Instruksi Anda — Salin semua entri di bawah ini kata demi kata tanpa mengubah apa pun. Jangan sertakan gambarnya dalam jawaban.

Daftar Entri —
========================
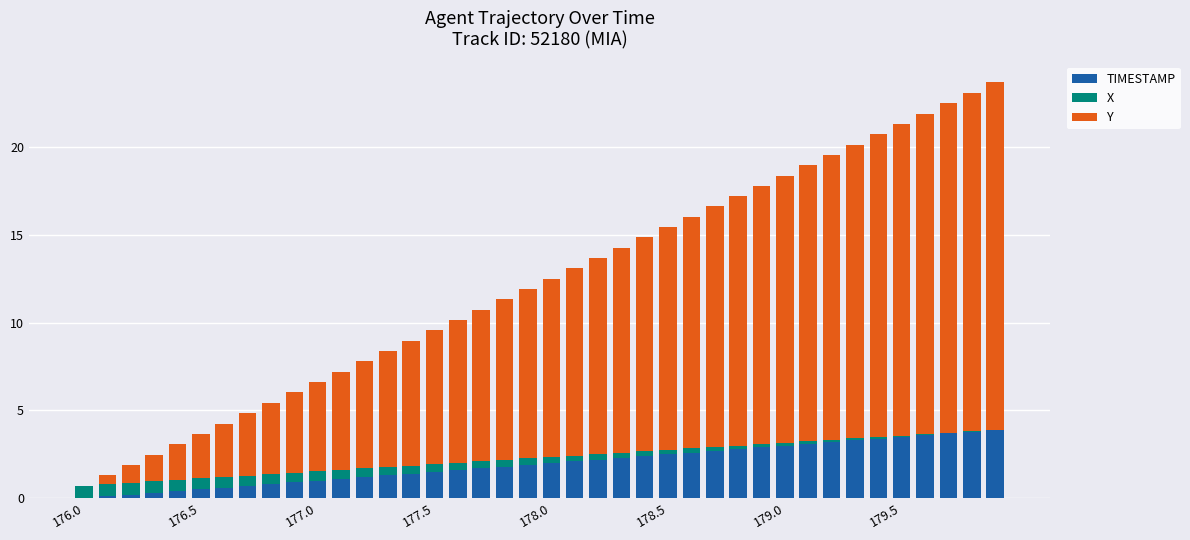

Are the bars grouped side by side (vs. stacked)?

No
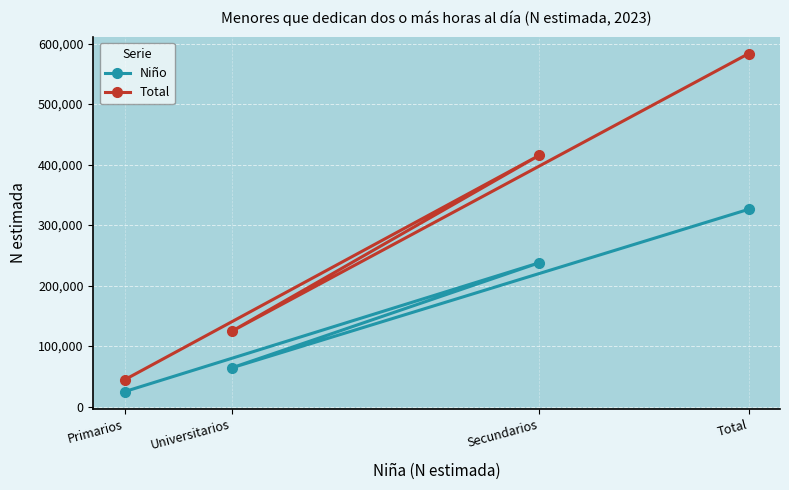

What position from the right is Secundarios?

2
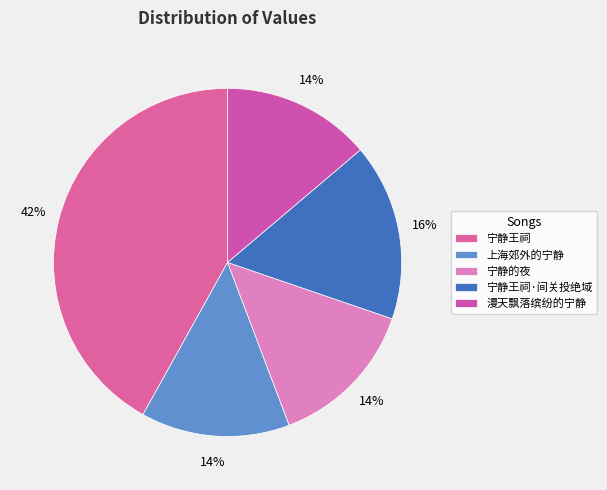

Rank the categories by value from highest to lowest.

宁静王祠, 宁静王祠·间关投绝域, 宁静的夜, 上海郊外的宁静, 漫天飘落缤纷的宁静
========================
Jawaban Latihan Ini —
Are the bars grouped side by side (vs. stacked)?

No

What position from the right is Secundarios?

2

Rank the categories by value from highest to lowest.

宁静王祠, 宁静王祠·间关投绝域, 宁静的夜, 上海郊外的宁静, 漫天飘落缤纷的宁静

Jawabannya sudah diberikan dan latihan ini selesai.